***** TEXT SEGMENT

The Health Department has proposed a host of conditions to be placed on Roger Williams Hospital's license, which is up for renewal.

01:00 AM EST on Tuesday, February 14, 2006

BY FELICE J. FREYER
Journal Medical Writer

PROVIDENCE -- The Health Department yesterday put forth a plan that would give the state close oversight of Roger Williams Hospital.

The proposal -- draft conditions to be placed on the hospital's license -- were presented to hospital officials moments before an unprecedented hearing on the license renewal.

Among the proposed conditions were requirements that Roger Williams invite a Health Department representative to all board meetings and file a monthly report. The hospital would also have to give advance notice to both the department and the state attorney general whenever it appoints a new trustee or a new senior administrator, whenever it changes the duties of a senior administrator, and whenever it changes a corporate document.

Kenneth H. Belcher, the hospital's interim president, declined in a phone interview to address specific points in the proposal, but said, "This organization should and will make certain that the doors are open." He said he hoped to negotiate with the Health Department for a set of conditions that would allow openness without being "overly intrusive."

Other proposed conditions would require Roger Williams Medical Center to hire a forensic auditor to review its finances and an expert in nonprofit corporate governance to recommend changes in the way the hospital is governed. Another condition would have the hospital study the Sarbanes-Oxley Act, an anticorruption law that applies to for-profit businesses, and adopt aspects of the law that are applicable to nonprofits.

**********
***** SUPPLIED INFORMATION

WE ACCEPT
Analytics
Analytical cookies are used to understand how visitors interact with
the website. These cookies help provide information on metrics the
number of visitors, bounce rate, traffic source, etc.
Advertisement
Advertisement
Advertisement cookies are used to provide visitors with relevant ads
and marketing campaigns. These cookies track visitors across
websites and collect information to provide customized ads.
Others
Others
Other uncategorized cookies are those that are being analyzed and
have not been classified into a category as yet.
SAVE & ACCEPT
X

**********

YOUR INSTRUCTIONS: Please carry on the news article about the proposed license conditions for Roger Williams Hospital, starting after its last sentence. The records have no connection to the text.

RESULT OF THE TASK:
The Health Department scheduled yesterday's hearing after Roger Williams was indicted on federal corruption charges, to consider whether to impose conditions on the hospital's license.

Roger Williams Medical Center, along with its president and two other individuals, was accused of hiring a state senator to advance its interests in the state legislature. Roger Williams has since negotiated a plea agreement in which it acknowledged criminal wrongdoing and agreed to new ethics rules and additional care for the poor.

Yesterday's session was a pre-hearing conference that lasted barely a half-hour. Catherine R. Warren, the hearing officer, continued the license hearing to March 14, saying the Health Department needed to amend its order to specify its statutory authority and intentions.

Donald C. Williams, the Health Department's associate director for health services regulation, said afterward that he hoped a negotiated agreement could be reached before March 14. "We want to do it. They want to do it," Williams said. "It should happen."

Meanwhile, Belcher, the hospital's interim president, met on Friday with Governor Carcieri and Attorney General Patrick C. Lynch. Belcher said the governor called the meeting to get an update on changes at the hospital. He said they discussed ideas on how to restructure the Board of Trustees, including replacing the five board members who recently left, revising bylaws, and establishing committees.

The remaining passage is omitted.